58 The Victorian Civil and Administrative Tribunal should provide supporting information for parties about the operation of the Act and Tribunal processes. Resources could include:
(a) a detailed information guide, similar in format to the guide developed by the Magistrates’ Court for fencing disputes
(b) information about key decisions made under the Act
(c) an annotated version of the Act outlining how the Tribunal has interpreted particular provisions and highlighting key cases
(d) a link to the Dispute Settlement Centre of Victoria website
(e) key Practice Notes relevant to tree disputes, for example, about the provision of expert evidence and alternative dispute resolution.
59 The services of the Dispute Settlement Centre of Victoria should be promoted more broadly. Community engagement workshops could be conducted for the arboricultural industry and other interested organisations and professional bodies.

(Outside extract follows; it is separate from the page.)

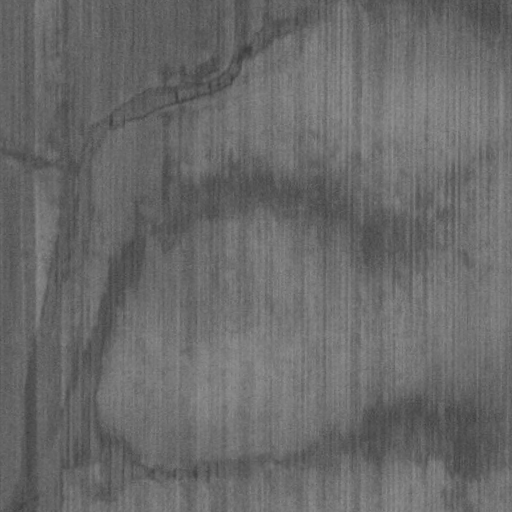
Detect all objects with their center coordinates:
crop: (256, 256)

60 Local councils should continue to provide resources to the community relevant to tree disputes. These resources could include:
(a) tree planting guidelines suited to local areas
(b) fact sheets on the application of local tree protection laws
(c) information about engaging appropriately qualified arborists.
61 The arboricultural industry should provide information to the community about how people can identify and engage appropriately qualified arborists.
62 The Minister should review the Act after a period of five years from the date of commencement to determine whether the policy objectives of the Act remain valid and whether the legislation remains appropriate for securing those objectives. A report on the outcome of the review should be tabled in each House of Parliament within 12 months after the end of the review.
63 Matters that should be examined as part of the review include:
(a) the effectiveness of zoning provisions in the Act
(b) the effectiveness of the definition of adjoining land in the Act
(c) if there is a need for the Act to be expanded to include a formal branch removal notice process
(d) if there is a need to expand the scope of the Act to trees blocking access to sunlight and views (including high hedges).